-- Opening Marker --

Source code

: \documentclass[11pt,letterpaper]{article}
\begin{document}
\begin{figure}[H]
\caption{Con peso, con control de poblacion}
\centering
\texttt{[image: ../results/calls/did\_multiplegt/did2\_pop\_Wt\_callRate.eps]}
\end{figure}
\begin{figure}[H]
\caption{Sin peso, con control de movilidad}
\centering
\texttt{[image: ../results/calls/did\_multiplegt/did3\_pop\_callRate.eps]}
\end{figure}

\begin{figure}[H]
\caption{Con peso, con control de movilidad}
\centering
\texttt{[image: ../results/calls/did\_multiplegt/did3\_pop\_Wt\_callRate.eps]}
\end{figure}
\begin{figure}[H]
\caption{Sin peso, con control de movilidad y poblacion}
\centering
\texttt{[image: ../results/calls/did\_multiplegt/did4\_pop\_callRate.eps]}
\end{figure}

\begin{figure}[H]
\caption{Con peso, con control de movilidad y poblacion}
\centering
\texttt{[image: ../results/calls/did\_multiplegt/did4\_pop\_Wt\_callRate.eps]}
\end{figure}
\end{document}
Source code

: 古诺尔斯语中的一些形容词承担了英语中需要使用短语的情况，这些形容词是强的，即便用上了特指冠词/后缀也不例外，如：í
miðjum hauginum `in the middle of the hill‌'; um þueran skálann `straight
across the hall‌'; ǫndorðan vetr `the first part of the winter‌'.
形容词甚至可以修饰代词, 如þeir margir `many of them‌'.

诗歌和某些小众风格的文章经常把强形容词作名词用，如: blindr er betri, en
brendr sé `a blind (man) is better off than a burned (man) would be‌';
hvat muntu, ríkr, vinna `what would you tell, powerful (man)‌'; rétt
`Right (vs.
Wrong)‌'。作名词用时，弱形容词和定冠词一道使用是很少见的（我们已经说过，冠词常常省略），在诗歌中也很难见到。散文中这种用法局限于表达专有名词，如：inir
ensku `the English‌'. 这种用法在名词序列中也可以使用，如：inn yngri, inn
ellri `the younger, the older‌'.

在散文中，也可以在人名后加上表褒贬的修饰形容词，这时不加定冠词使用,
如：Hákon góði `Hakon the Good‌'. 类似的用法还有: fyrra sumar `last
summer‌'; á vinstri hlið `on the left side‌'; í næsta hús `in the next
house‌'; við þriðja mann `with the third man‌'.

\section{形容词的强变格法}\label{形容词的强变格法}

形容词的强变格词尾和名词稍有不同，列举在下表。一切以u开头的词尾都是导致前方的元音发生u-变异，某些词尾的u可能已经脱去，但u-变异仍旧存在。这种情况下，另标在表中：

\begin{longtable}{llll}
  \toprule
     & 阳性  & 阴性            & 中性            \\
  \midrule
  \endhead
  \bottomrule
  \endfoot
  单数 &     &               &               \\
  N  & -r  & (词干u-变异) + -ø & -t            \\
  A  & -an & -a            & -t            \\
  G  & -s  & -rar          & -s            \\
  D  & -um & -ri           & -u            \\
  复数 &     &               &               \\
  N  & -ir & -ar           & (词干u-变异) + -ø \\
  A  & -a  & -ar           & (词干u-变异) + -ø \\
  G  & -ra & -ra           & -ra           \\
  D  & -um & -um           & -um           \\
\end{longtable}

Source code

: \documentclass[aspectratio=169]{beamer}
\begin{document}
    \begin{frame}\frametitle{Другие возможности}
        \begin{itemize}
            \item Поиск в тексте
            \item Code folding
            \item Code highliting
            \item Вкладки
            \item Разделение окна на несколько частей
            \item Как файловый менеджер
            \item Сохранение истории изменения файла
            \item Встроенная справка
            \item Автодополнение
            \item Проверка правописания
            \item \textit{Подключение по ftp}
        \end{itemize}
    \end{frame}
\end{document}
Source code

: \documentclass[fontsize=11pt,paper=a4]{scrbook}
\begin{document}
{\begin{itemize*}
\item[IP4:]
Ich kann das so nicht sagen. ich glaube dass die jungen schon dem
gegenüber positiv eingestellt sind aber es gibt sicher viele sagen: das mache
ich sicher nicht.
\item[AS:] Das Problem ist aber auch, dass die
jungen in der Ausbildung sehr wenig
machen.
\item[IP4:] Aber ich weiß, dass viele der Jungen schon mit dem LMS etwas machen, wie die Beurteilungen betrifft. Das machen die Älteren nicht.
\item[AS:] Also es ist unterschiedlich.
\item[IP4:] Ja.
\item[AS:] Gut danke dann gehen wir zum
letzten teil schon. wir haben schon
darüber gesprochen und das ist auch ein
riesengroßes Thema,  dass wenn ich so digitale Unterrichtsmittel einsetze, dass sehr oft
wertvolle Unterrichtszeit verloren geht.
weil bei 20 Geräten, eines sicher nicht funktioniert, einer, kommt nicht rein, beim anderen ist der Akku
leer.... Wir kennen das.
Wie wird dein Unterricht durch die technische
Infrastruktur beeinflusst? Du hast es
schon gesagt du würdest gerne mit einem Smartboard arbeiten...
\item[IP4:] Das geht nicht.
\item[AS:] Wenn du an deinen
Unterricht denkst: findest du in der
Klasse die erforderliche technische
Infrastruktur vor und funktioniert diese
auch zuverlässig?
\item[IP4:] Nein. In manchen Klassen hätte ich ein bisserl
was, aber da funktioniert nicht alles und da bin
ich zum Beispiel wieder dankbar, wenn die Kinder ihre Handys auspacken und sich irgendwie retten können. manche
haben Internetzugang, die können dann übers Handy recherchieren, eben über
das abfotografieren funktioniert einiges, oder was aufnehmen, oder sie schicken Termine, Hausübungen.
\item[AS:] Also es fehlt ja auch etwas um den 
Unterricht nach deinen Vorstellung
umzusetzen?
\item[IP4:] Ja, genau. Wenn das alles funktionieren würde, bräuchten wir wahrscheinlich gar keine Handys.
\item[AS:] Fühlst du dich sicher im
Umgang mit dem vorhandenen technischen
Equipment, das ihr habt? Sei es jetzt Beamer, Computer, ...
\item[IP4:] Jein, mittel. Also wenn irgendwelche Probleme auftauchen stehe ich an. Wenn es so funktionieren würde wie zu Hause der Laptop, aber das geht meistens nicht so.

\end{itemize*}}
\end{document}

-- Closing Marker --

— PROBLEM TO WORK ON —
Each line that holds the word "caption" should be extracted from the records.

— ANSWER AREA —
\caption{Con peso, con control de poblacion}
\caption{Sin peso, con control de movilidad}
\caption{Con peso, con control de movilidad}
\caption{Sin peso, con control de movilidad y poblacion}
\caption{Con peso, con control de movilidad y poblacion}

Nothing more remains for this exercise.